The words “main member” give me – and a number of my women friends – the chills. It’s a reminder that we are still living in a patriarchal society, where the husband is regarded as the breadwinner, and wives as his dependants.

Like many other couples, my husband and I share household costs pretty much equally, but the medical scheme continues to address all accounts, queries, rejections, whatever, to his email address, so that we are constantly disentangling who is responsible for which blood test that has been rejected for payment. I have asked on every occasion possible that my accounts and queries be directed to me, but the schemes just don’t do this.

I call them schemes on purpose – in my jaundiced view, the term is more descriptive of what they do than ‘aid’, which very often is not easy to wrangle out of them at just the point when you need it.

A friend of mine has just emerged from a long and very dark tunnel. He has been treated for cancer, and not long ago, discovered that the treatment was unsuccessful – his cancer had metastasised.

There were two options: standard chemotherapy which held the sure prospect of death within two years or less, and one very promising new treatment option which all research indicates very likely would mean a much longer lifespan. But of course the medical scheme simply refused to pay for it, even though the costs involved are much of a muchness.
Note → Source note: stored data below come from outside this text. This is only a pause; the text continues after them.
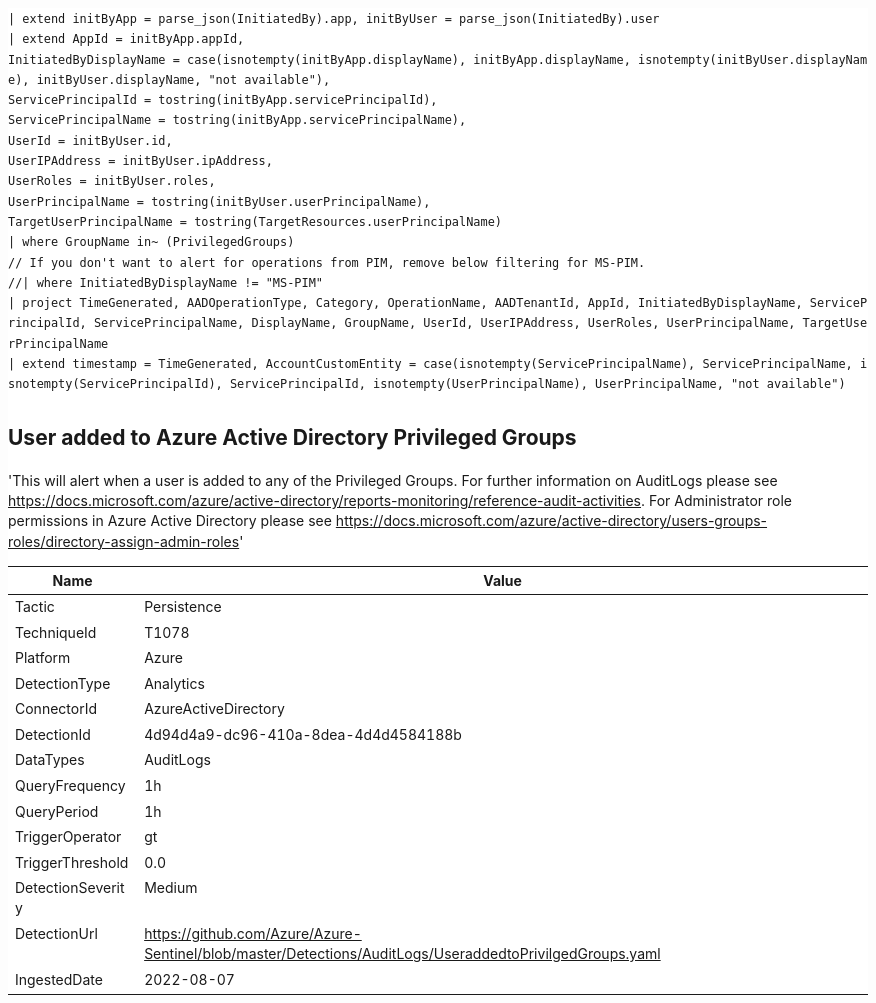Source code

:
 ```kql
| extend initByApp = parse_json(InitiatedBy).app, initByUser = parse_json(InitiatedBy).user
| extend AppId = initByApp.appId, 
InitiatedByDisplayName = case(isnotempty(initByApp.displayName), initByApp.displayName, isnotempty(initByUser.displayName), initByUser.displayName, "not available"),
ServicePrincipalId = tostring(initByApp.servicePrincipalId),
ServicePrincipalName = tostring(initByApp.servicePrincipalName),
UserId = initByUser.id,
UserIPAddress = initByUser.ipAddress,
UserRoles = initByUser.roles,
UserPrincipalName = tostring(initByUser.userPrincipalName),
TargetUserPrincipalName = tostring(TargetResources.userPrincipalName)
| where GroupName in~ (PrivilegedGroups)
// If you don't want to alert for operations from PIM, remove below filtering for MS-PIM.
//| where InitiatedByDisplayName != "MS-PIM"
| project TimeGenerated, AADOperationType, Category, OperationName, AADTenantId, AppId, InitiatedByDisplayName, ServicePrincipalId, ServicePrincipalName, DisplayName, GroupName, UserId, UserIPAddress, UserRoles, UserPrincipalName, TargetUserPrincipalName
| extend timestamp = TimeGenerated, AccountCustomEntity = case(isnotempty(ServicePrincipalName), ServicePrincipalName, isnotempty(ServicePrincipalId), ServicePrincipalId, isnotempty(UserPrincipalName), UserPrincipalName, "not available")

```

## User added to Azure Active Directory Privileged Groups

'This will alert when a user is added to any of the Privileged Groups.
For further information on AuditLogs please see https://docs.microsoft.com/azure/active-directory/reports-monitoring/reference-audit-activities.
For Administrator role permissions in Azure Active Directory please see https://docs.microsoft.com/azure/active-directory/users-groups-roles/directory-assign-admin-roles'

|Name | Value |
| --- | --- |
|Tactic | Persistence|
|TechniqueId | T1078|
|Platform | Azure|
|DetectionType | Analytics |
|ConnectorId | AzureActiveDirectory |
|DetectionId | 4d94d4a9-dc96-410a-8dea-4d4d4584188b |
|DataTypes | AuditLogs |
|QueryFrequency | 1h |
|QueryPeriod | 1h |
|TriggerOperator | gt |
|TriggerThreshold | 0.0 |
|DetectionSeverity | Medium |
|DetectionUrl | https://github.com/Azure/Azure-Sentinel/blob/master/Detections/AuditLogs/UseraddedtoPrivilgedGroups.yaml |
|IngestedDate | 2022-08-07 |
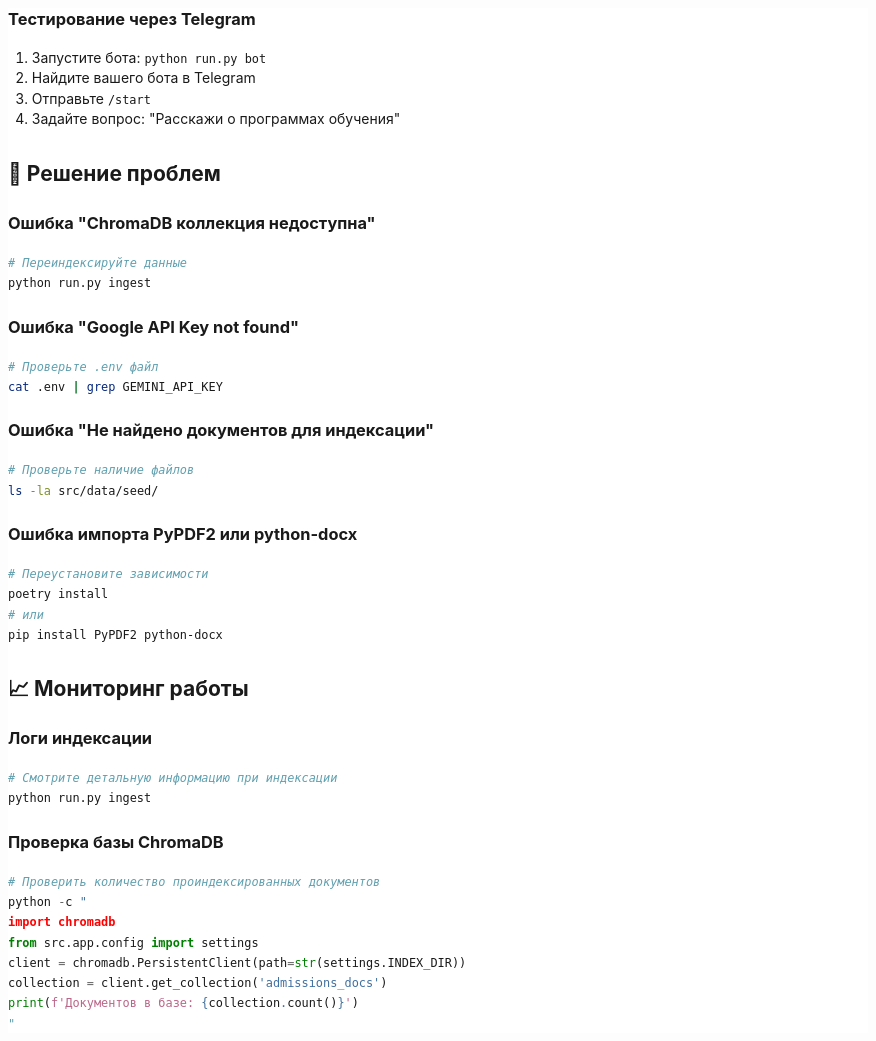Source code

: ### Тестирование через Telegram

1. Запустите бота: `python run.py bot`
2. Найдите вашего бота в Telegram
3. Отправьте `/start`
4. Задайте вопрос: "Расскажи о программах обучения"

## 🐛 Решение проблем

### Ошибка "ChromaDB коллекция недоступна"
```bash
# Переиндексируйте данные
python run.py ingest
```

### Ошибка "Google API Key not found"
```bash
# Проверьте .env файл
cat .env | grep GEMINI_API_KEY
```

### Ошибка "Не найдено документов для индексации"
```bash
# Проверьте наличие файлов
ls -la src/data/seed/
```

### Ошибка импорта PyPDF2 или python-docx
```bash
# Переустановите зависимости
poetry install
# или
pip install PyPDF2 python-docx
```

## 📈 Мониторинг работы

### Логи индексации
```bash
# Смотрите детальную информацию при индексации
python run.py ingest
```

### Проверка базы ChromaDB
```python
# Проверить количество проиндексированных документов
python -c "
import chromadb
from src.app.config import settings
client = chromadb.PersistentClient(path=str(settings.INDEX_DIR))
collection = client.get_collection('admissions_docs')
print(f'Документов в базе: {collection.count()}')
"
```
And so began the battle. And ultimately, my friend, backed by his doctor and a patient advocate, negotiated a way through this thicket. But I found it exhausting just hearing the accounts of the arguments; I cannot begin to imagine what it was like for a man who is facing a sentence of death, who was aware of the precious days trickling away as the cancer stealthily seeped into parts of his body where it had not been before. How exhausting, how debilitating. How counter-productive.

On Monday last week, a doctor recommended therapy for someone I know – she’d need about ten to twelve sessions. I spent some time on the phone, helping her to pin down whether or not her medical scheme would pay for this. (The answer? Yes – but only six treatments. Not enough to be helpful. In the same vein, schemes say you can have six sessions of physiotherapy after an injury, when you really need eight or nine – so that six months later, you return to the physio with a shoulder or knee in bad trouble, and you have to pay for the whole lot yourself.)
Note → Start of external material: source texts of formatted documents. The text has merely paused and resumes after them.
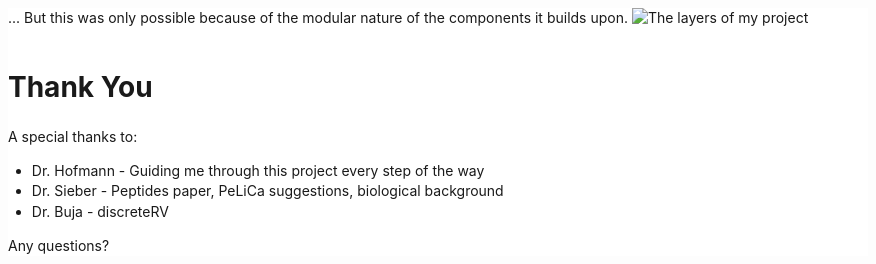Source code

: ... But this was only possible because of the modular nature of the components it builds upon.
![The layers of my project](figure/CC_Drawing_1.png)

Thank You
========================================================
A special thanks to:
* Dr. Hofmann - Guiding me through this project every step of the way
* Dr. Sieber - Peptides paper, PeLiCa suggestions, biological background
* Dr. Buja - discreteRV

Any questions?
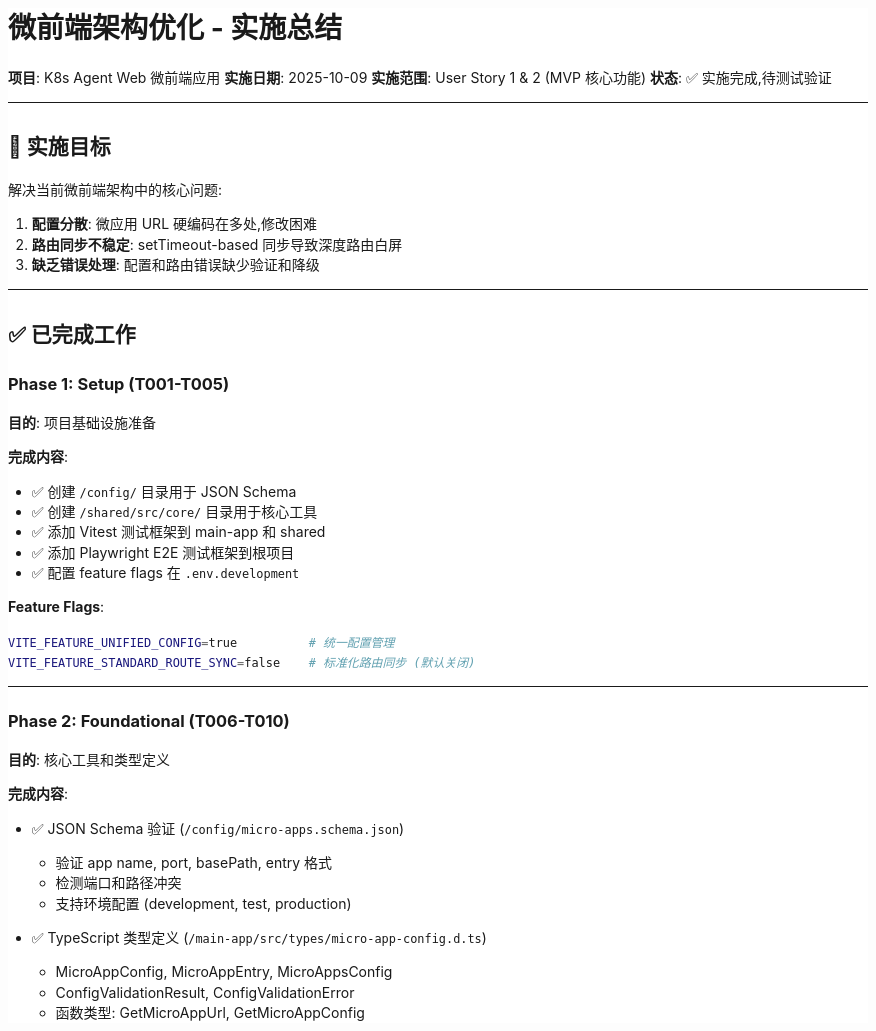 # 微前端架构优化 - 实施总结

**项目**: K8s Agent Web 微前端应用
**实施日期**: 2025-10-09
**实施范围**: User Story 1 & 2 (MVP 核心功能)
**状态**: ✅ 实施完成,待测试验证

---

## 🎯 实施目标

解决当前微前端架构中的核心问题:
1. **配置分散**: 微应用 URL 硬编码在多处,修改困难
2. **路由同步不稳定**: setTimeout-based 同步导致深度路由白屏
3. **缺乏错误处理**: 配置和路由错误缺少验证和降级

---

## ✅ 已完成工作

### Phase 1: Setup (T001-T005)

**目的**: 项目基础设施准备

**完成内容**:
- ✅ 创建 `/config/` 目录用于 JSON Schema
- ✅ 创建 `/shared/src/core/` 目录用于核心工具
- ✅ 添加 Vitest 测试框架到 main-app 和 shared
- ✅ 添加 Playwright E2E 测试框架到根项目
- ✅ 配置 feature flags 在 `.env.development`

**Feature Flags**:
```bash
VITE_FEATURE_UNIFIED_CONFIG=true          # 统一配置管理
VITE_FEATURE_STANDARD_ROUTE_SYNC=false    # 标准化路由同步 (默认关闭)
```

---

### Phase 2: Foundational (T006-T010)

**目的**: 核心工具和类型定义

**完成内容**:
- ✅ JSON Schema 验证 (`/config/micro-apps.schema.json`)
  - 验证 app name, port, basePath, entry 格式
  - 检测端口和路径冲突
  - 支持环境配置 (development, test, production)

- ✅ TypeScript 类型定义 (`/main-app/src/types/micro-app-config.d.ts`)
  - MicroAppConfig, MicroAppEntry, MicroAppsConfig
  - ConfigValidationResult, ConfigValidationError
  - 函数类型: GetMicroAppUrl, GetMicroAppConfig
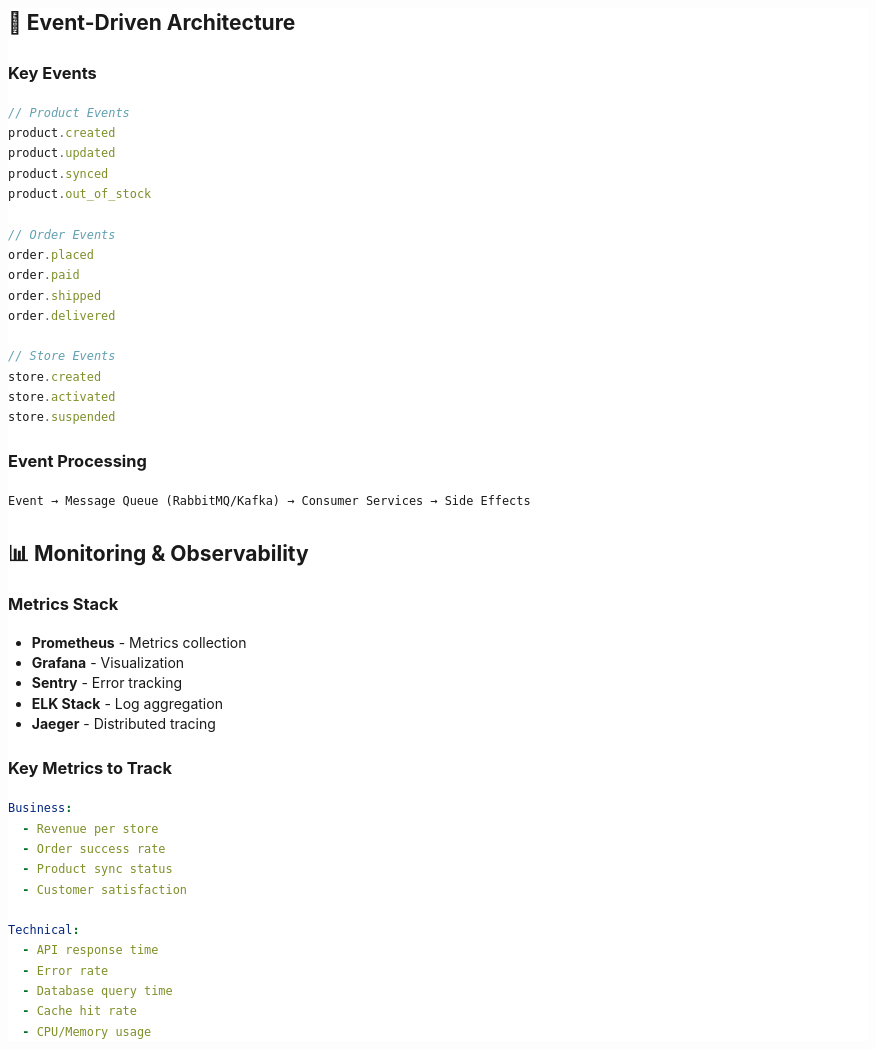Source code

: ## 🔄 Event-Driven Architecture

### Key Events
```javascript
// Product Events
product.created
product.updated
product.synced
product.out_of_stock

// Order Events
order.placed
order.paid
order.shipped
order.delivered

// Store Events
store.created
store.activated
store.suspended
```

### Event Processing
```
Event → Message Queue (RabbitMQ/Kafka) → Consumer Services → Side Effects
```

## 📊 Monitoring & Observability

### Metrics Stack
- **Prometheus** - Metrics collection
- **Grafana** - Visualization
- **Sentry** - Error tracking
- **ELK Stack** - Log aggregation
- **Jaeger** - Distributed tracing

### Key Metrics to Track
```yaml
Business:
  - Revenue per store
  - Order success rate
  - Product sync status
  - Customer satisfaction

Technical:
  - API response time
  - Error rate
  - Database query time
  - Cache hit rate
  - CPU/Memory usage
```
My mother was told that the spectacles she needed, authorised on January 11 by the medical scheme (on a new, more expensive option, because R*** Health dumped the more affordable one she had been on), were not covered because her cover had, in some way, been exhausted. How is this possible, not even two months into the year?
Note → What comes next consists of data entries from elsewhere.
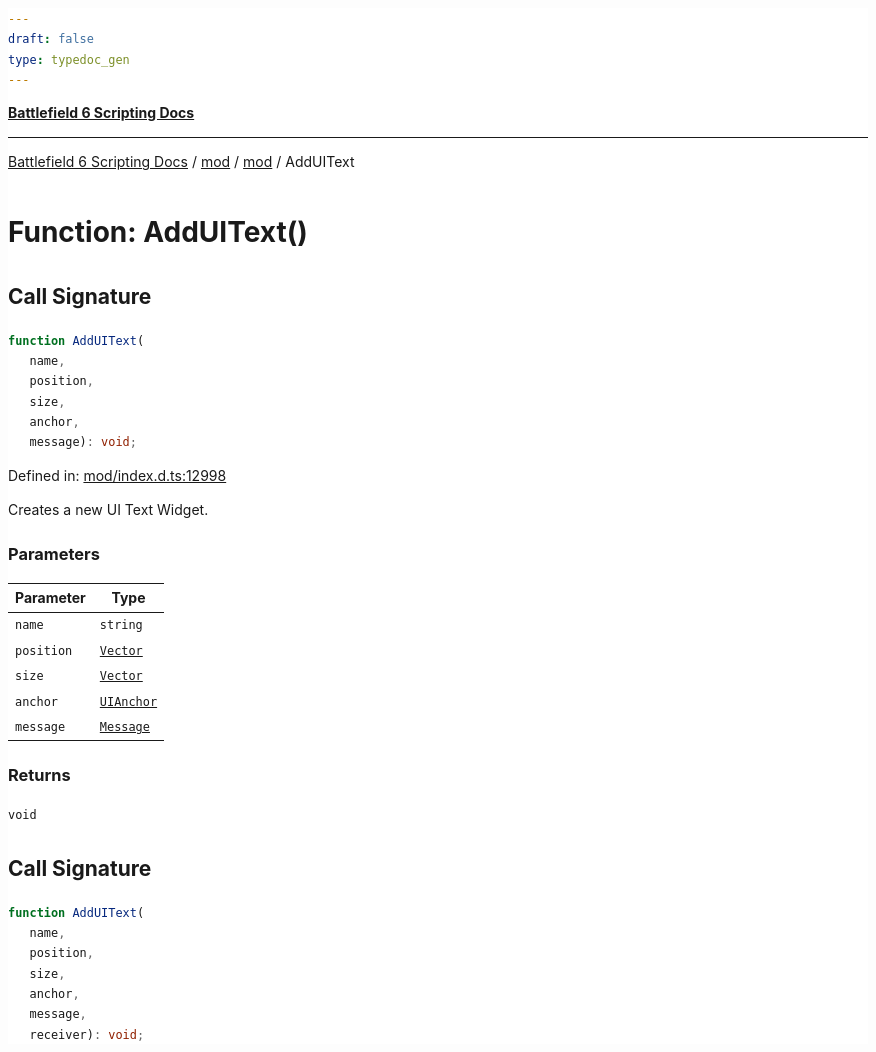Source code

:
 ```yaml
---
draft: false
type: typedoc_gen
---
```


[**Battlefield 6 Scripting Docs**](../../../_index.md)

***

[Battlefield 6 Scripting Docs](../../../_index.md) / [mod](../../_index.md) / [mod](../_index.md) / AddUIText

# Function: AddUIText()

## Call Signature

```ts
function AddUIText(
   name, 
   position, 
   size, 
   anchor, 
   message): void;
```

Defined in: [mod/index.d.ts:12998](https://github.com/battlefield-portal-community/portal-docs/blob/6d87e21c5922a3efb03c634dbe98e5fe6e797672/generators/santiago/mod/index.d.ts#L12998)

Creates a new UI Text Widget.

### Parameters

| Parameter | Type |
| ------ | ------ |
| `name` | `string` |
| `position` | [`Vector`](../Vector/_index.md) |
| `size` | [`Vector`](../Vector/_index.md) |
| `anchor` | [`UIAnchor`](../UIAnchor/_index.md) |
| `message` | [`Message`](../Message/_index.md) |

### Returns

`void`

## Call Signature

```ts
function AddUIText(
   name, 
   position, 
   size, 
   anchor, 
   message, 
   receiver): void;
```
I have just wrestled with the R*** Health benefit schedule for 20 minutes (that’s on top of 20 minutes spent trying to download it online, and then phoning the scheme for a copy).

Why is the text next to impossible to understand? Why do these pieces of obfuscation art include eccentrically punctuated sentences, dotted with terms that seem to have no definition: “REMEMBER your self payment gap accumulates at scheme rate, not cost and needs to be reached before you can access your threshold benefits”?

Here are some things you might want to REMEMBER yourselves, medical schemes:

REMEMBER that you are interacting with people who are very likely to be under grave stress and physically debilitated; raising their blood pressure and making their bodies pump excessive stress hormones is unlikely to improve their state of health.

Incomprehensible brochure babble

REMEMBER that few of us have the comprehension and legal skills to understand the brochure babble about Above Threshold Benefits and Self Payment Gaps and scheme rate and the like. (Many of us seem to believe you make it purposefully difficult to negotiate your rules, so we’ll give up and go away when payments are rejected.)

We can’t figure it out on a good day when life is smooth sailing, so you could work a bit harder at making it all simple and understandable for those bad days when the member’s just been referred for major surgery or been told their child has an incurable condition.

Oh, and we all have lives too, you know; we should, by rights, be allowed to invoice you for those hours battling your phone system and your staff!

REMEMBER that the bulk of the membership are neither dishonest themselves, nor responsible for the dishonesty of certain healthcare practitioners.

Despite the nice things Minister Pravin Gordhan said in his Budget Speech about National Health Insurance, despite my understanding of the obstacles Minister Motsoaledi faces, my faith in NHI is fading – not because I don’t believe universal health is the way to go, but because implementation in South Africa’s current toxic environment is unlikely to achieve its goals.

So, as Gloria Estefan sings, “con los años que me quedan por vivir…” (over the years I still have left to live), I am likely to be struggling with medical schemes in one form or another. Please, please, can all stakeholders work together to make the industry more straightforward, and yes, kinder?